Despite the U.S. economy adding fewer jobs than expected in September — 136,000 versus a projected 145,000 gain — unemployment hit a five-decade low of 3.5%, down from 3.7% in August.
This “just shows what a strong animal the U.S. economy is,” Joseph Minarik, senior vice president and director of research at the Committee for Economic Development, told Yahoo Finance.
“There is strength out there,” Minarik said, citing growth in services and in the public sector at the local and state government levels.
He suggested that, when looking at the economy’s consistently limited job growth, you must factor “potential job growth equal to the growth of the labor force.”

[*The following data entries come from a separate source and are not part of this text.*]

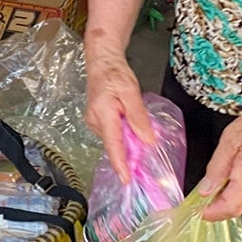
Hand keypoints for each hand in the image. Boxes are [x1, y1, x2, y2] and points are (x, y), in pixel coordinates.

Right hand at [85, 51, 154, 181]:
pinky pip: (113, 133)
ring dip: (128, 138)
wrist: (102, 62)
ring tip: (135, 122)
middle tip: (145, 147)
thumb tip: (147, 140)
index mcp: (103, 115)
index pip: (112, 145)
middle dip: (130, 149)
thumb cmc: (115, 74)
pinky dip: (123, 132)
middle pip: (115, 143)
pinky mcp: (97, 121)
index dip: (120, 164)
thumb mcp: (131, 92)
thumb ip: (138, 117)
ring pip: (115, 138)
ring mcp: (94, 122)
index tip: (126, 179)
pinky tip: (128, 122)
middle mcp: (95, 121)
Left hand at [197, 99, 241, 220]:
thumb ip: (215, 169)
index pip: (230, 207)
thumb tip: (204, 190)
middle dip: (219, 197)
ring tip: (233, 165)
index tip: (199, 210)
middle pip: (234, 205)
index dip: (212, 212)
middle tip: (212, 178)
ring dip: (231, 190)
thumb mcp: (229, 141)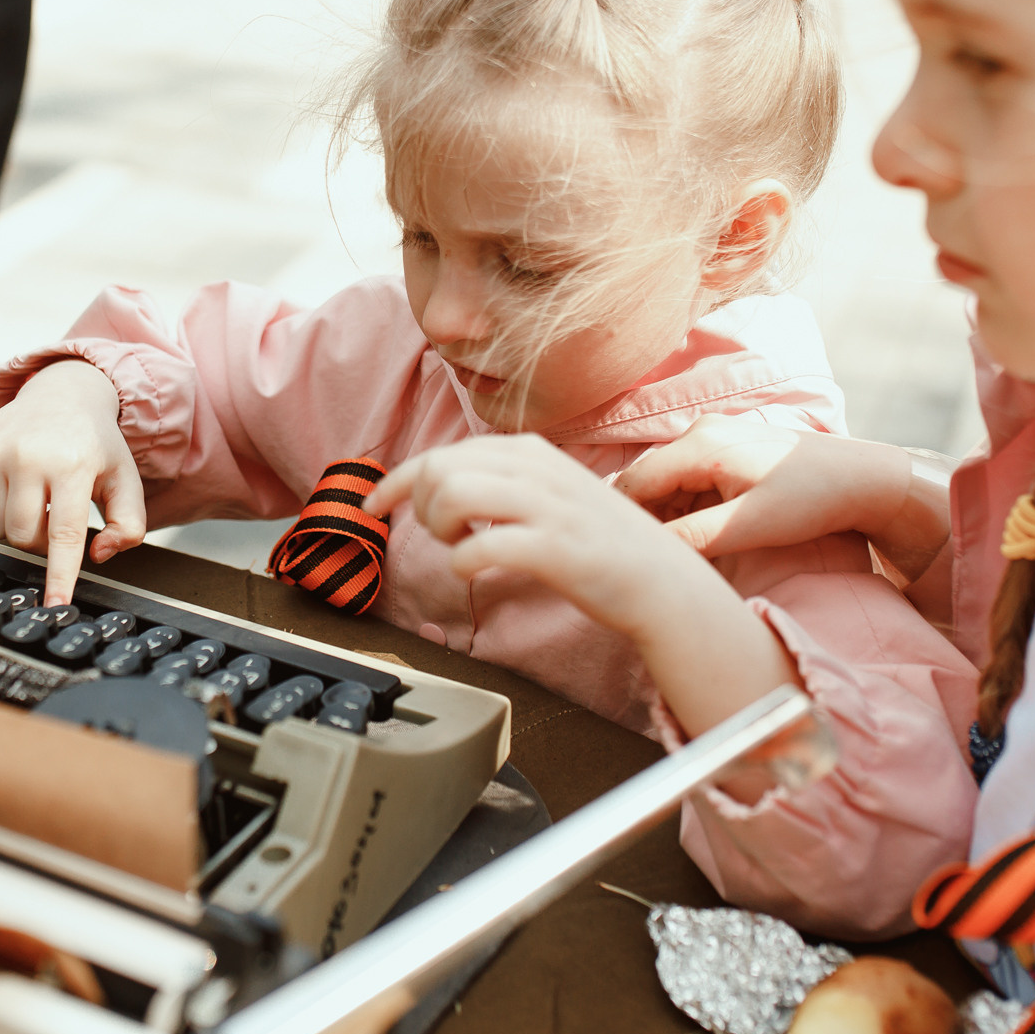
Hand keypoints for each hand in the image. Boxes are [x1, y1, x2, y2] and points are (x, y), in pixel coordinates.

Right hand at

“I'm frankly surprised that the economy has been able to generate the number of jobs it has over some period of time now. So yeah, I'd be very satisfied with continuing those kinds of numbers that will absorb the new entrants into the workforce and keep us pretty healthy and happy,” Minarik said.

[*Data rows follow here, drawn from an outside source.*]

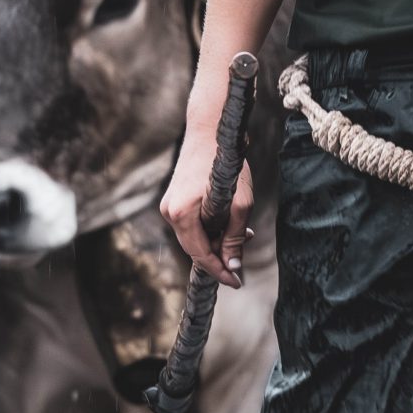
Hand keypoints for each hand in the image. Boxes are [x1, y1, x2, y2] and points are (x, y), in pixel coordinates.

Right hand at [161, 119, 253, 288]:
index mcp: (181, 214)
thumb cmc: (226, 162)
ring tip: (244, 234)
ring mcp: (169, 205)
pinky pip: (192, 223)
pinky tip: (230, 223)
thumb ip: (235, 237)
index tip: (237, 283)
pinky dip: (210, 227)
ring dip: (218, 240)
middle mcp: (169, 212)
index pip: (200, 255)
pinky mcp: (175, 199)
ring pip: (194, 236)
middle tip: (242, 259)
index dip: (220, 271)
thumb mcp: (239, 203)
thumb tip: (232, 266)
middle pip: (195, 248)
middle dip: (220, 256)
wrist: (210, 129)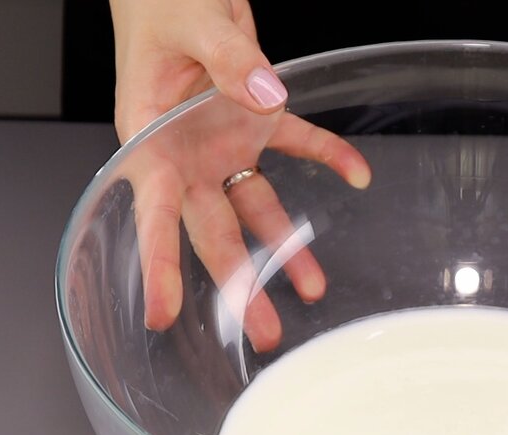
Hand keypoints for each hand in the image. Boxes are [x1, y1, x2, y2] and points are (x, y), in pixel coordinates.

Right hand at [110, 0, 369, 350]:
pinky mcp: (254, 123)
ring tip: (311, 288)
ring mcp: (220, 143)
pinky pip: (298, 145)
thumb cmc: (160, 4)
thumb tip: (268, 97)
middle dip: (236, 282)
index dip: (159, 262)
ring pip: (255, 208)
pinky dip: (329, 157)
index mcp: (149, 138)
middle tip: (258, 330)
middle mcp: (184, 154)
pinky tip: (358, 174)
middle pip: (211, 229)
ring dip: (285, 247)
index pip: (154, 209)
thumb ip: (228, 60)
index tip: (162, 313)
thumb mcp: (190, 22)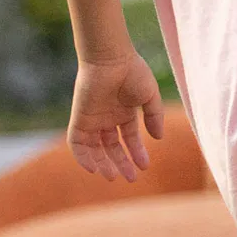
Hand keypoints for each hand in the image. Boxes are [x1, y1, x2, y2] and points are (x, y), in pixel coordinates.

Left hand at [65, 54, 165, 182]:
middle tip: (131, 178)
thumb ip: (154, 117)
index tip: (145, 166)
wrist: (111, 58)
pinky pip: (77, 143)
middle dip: (121, 163)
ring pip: (95, 148)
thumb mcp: (150, 97)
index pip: (128, 138)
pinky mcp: (80, 119)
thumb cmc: (132, 72)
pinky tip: (94, 168)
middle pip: (111, 147)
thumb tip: (158, 138)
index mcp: (123, 112)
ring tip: (113, 177)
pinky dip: (83, 157)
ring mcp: (92, 119)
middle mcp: (107, 118)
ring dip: (103, 164)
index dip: (136, 153)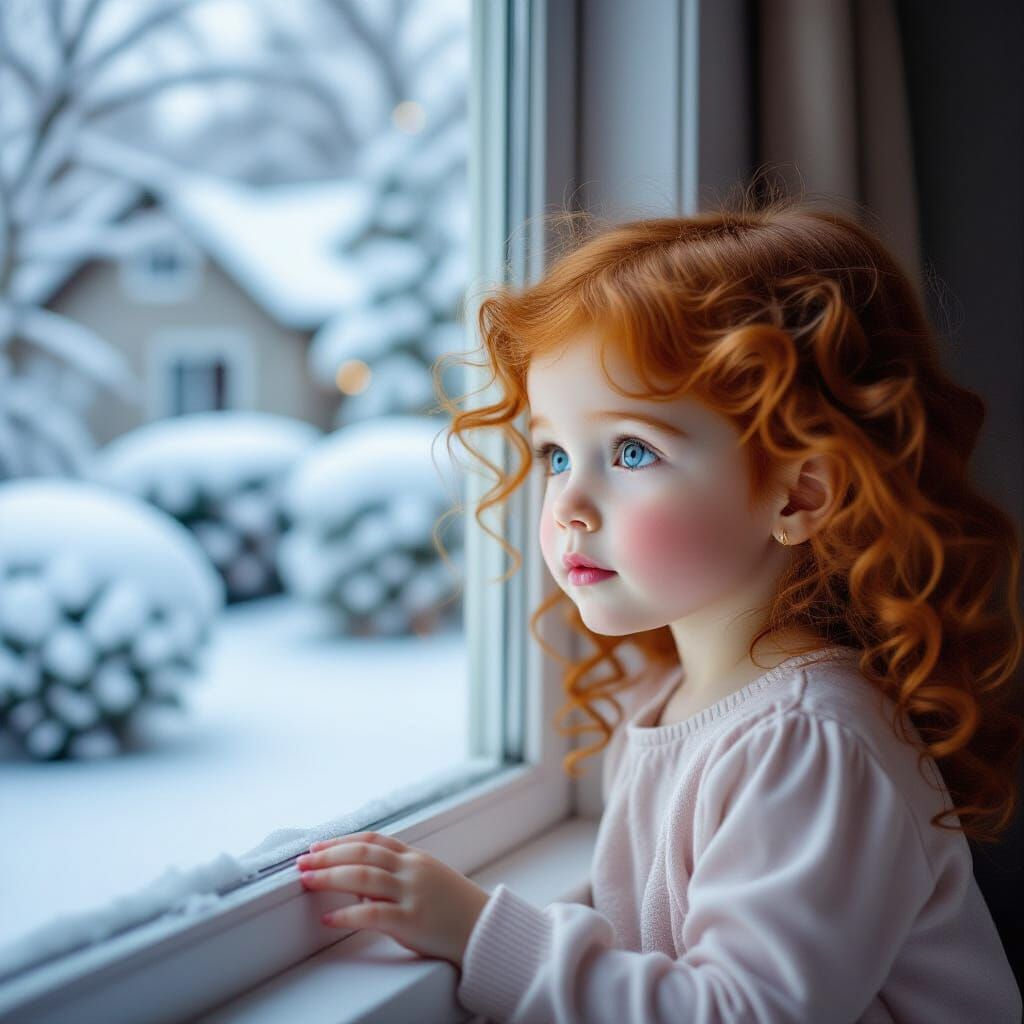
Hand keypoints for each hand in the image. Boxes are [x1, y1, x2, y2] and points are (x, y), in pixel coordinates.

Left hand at [297, 830, 491, 969]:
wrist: (484, 929)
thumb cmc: (454, 908)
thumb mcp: (428, 880)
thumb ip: (396, 876)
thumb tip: (359, 885)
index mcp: (415, 858)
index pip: (372, 840)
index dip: (341, 841)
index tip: (317, 846)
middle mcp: (412, 869)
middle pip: (362, 854)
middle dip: (328, 855)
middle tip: (302, 861)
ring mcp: (412, 893)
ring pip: (363, 877)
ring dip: (330, 876)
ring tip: (307, 880)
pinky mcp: (412, 919)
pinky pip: (372, 914)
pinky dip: (346, 915)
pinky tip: (328, 918)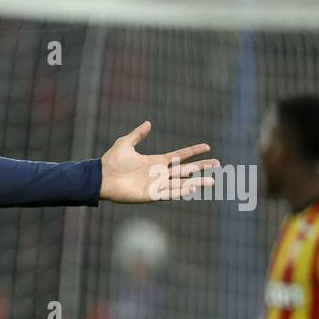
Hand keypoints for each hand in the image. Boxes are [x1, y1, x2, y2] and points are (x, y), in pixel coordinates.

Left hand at [100, 121, 219, 203]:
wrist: (101, 178)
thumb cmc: (111, 162)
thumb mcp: (125, 143)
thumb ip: (138, 134)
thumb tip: (148, 123)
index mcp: (156, 162)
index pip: (179, 156)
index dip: (193, 151)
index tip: (207, 147)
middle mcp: (159, 174)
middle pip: (185, 170)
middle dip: (201, 167)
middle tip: (218, 164)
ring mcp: (156, 185)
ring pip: (181, 183)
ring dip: (197, 182)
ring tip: (213, 181)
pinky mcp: (150, 195)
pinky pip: (169, 193)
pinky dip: (181, 192)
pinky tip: (193, 188)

Wage growth was up 2.9%, disappointing Wall Street estimates of 3.2% growth, but Minarik said that it’s “good for workers, not over the top — not frothy — which will help the Federal Reserve to remain relatively calm about how they react.”
Not everybody shares Minarik’s rosy view of the jobs report. Yahoo Finance’s Brian Sozzi referred to the employment report as “generally limp” and cited another veteran economist who noted that the Trump economy only deserves a “B” right now.